What is being asked> Could you write out all of the material below, line for line, without changing a word?

*** Supplied entries ***

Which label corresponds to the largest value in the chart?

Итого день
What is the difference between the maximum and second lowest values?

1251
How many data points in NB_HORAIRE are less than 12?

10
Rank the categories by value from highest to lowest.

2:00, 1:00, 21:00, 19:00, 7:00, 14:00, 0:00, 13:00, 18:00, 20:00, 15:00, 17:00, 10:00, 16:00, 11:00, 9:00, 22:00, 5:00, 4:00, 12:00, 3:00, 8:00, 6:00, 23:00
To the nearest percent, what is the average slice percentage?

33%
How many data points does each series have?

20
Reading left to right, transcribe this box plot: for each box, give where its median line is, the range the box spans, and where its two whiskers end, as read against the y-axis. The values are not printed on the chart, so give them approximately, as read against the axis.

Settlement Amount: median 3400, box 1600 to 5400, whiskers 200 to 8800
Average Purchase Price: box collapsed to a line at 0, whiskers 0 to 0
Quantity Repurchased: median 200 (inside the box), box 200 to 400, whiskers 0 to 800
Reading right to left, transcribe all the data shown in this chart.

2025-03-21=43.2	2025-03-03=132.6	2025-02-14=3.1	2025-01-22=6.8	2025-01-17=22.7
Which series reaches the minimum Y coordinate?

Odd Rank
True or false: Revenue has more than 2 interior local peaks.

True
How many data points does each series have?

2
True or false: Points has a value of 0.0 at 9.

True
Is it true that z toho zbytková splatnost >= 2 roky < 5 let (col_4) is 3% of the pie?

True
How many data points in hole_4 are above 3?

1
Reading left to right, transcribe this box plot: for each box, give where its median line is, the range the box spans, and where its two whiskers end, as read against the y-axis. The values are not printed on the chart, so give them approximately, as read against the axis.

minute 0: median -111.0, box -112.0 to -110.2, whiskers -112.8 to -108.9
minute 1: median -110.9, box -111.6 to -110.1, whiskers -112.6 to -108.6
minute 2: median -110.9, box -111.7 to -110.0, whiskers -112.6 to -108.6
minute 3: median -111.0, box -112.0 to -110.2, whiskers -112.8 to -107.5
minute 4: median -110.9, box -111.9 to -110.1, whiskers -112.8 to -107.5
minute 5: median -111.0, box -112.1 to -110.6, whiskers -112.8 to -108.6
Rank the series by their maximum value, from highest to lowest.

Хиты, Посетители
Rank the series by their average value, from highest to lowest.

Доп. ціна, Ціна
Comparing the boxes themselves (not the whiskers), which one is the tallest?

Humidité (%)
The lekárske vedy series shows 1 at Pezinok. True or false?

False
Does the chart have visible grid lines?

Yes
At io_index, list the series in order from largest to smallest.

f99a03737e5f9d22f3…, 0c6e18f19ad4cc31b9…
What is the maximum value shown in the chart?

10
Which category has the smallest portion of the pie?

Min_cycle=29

*** End of Supplied entries ***

Output of the task>
Which label corresponds to the largest value in the chart?

Итого день
What is the difference between the maximum and second lowest values?

1251
How many data points in NB_HORAIRE are less than 12?

10
Rank the categories by value from highest to lowest.

2:00, 1:00, 21:00, 19:00, 7:00, 14:00, 0:00, 13:00, 18:00, 20:00, 15:00, 17:00, 10:00, 16:00, 11:00, 9:00, 22:00, 5:00, 4:00, 12:00, 3:00, 8:00, 6:00, 23:00
To the nearest percent, what is the average slice percentage?

33%
How many data points does each series have?

20
Reading left to right, transcribe this box plot: for each box, give where its median line is, the range the box spans, and where its two whiskers end, as read against the y-axis. The values are not printed on the chart, so give them approximately, as read against the axis.

Settlement Amount: median 3400, box 1600 to 5400, whiskers 200 to 8800
Average Purchase Price: box collapsed to a line at 0, whiskers 0 to 0
Quantity Repurchased: median 200 (inside the box), box 200 to 400, whiskers 0 to 800
Reading right to left, transcribe all the data shown in this chart.

2025-03-21=43.2	2025-03-03=132.6	2025-02-14=3.1	2025-01-22=6.8	2025-01-17=22.7
Which series reaches the minimum Y coordinate?

Odd Rank
True or false: Revenue has more than 2 interior local peaks.

True
How many data points does each series have?

2
True or false: Points has a value of 0.0 at 9.

True
Is it true that z toho zbytková splatnost >= 2 roky < 5 let (col_4) is 3% of the pie?

True
How many data points in hole_4 are above 3?

1
Reading left to right, transcribe this box plot: for each box, give where its median line is, the range the box spans, and where its two whiskers end, as read against the y-axis. The values are not printed on the chart, so give them approximately, as read against the axis.

minute 0: median -111.0, box -112.0 to -110.2, whiskers -112.8 to -108.9
minute 1: median -110.9, box -111.6 to -110.1, whiskers -112.6 to -108.6
minute 2: median -110.9, box -111.7 to -110.0, whiskers -112.6 to -108.6
minute 3: median -111.0, box -112.0 to -110.2, whiskers -112.8 to -107.5
minute 4: median -110.9, box -111.9 to -110.1, whiskers -112.8 to -107.5
minute 5: median -111.0, box -112.1 to -110.6, whiskers -112.8 to -108.6
Rank the series by their maximum value, from highest to lowest.

Хиты, Посетители
Rank the series by their average value, from highest to lowest.

Доп. ціна, Ціна
Comparing the boxes themselves (not the whiskers), which one is the tallest?

Humidité (%)
The lekárske vedy series shows 1 at Pezinok. True or false?

False
Does the chart have visible grid lines?

Yes
At io_index, list the series in order from largest to smallest.

f99a03737e5f9d22f3…, 0c6e18f19ad4cc31b9…
What is the maximum value shown in the chart?

10
Which category has the smallest portion of the pie?

Min_cycle=29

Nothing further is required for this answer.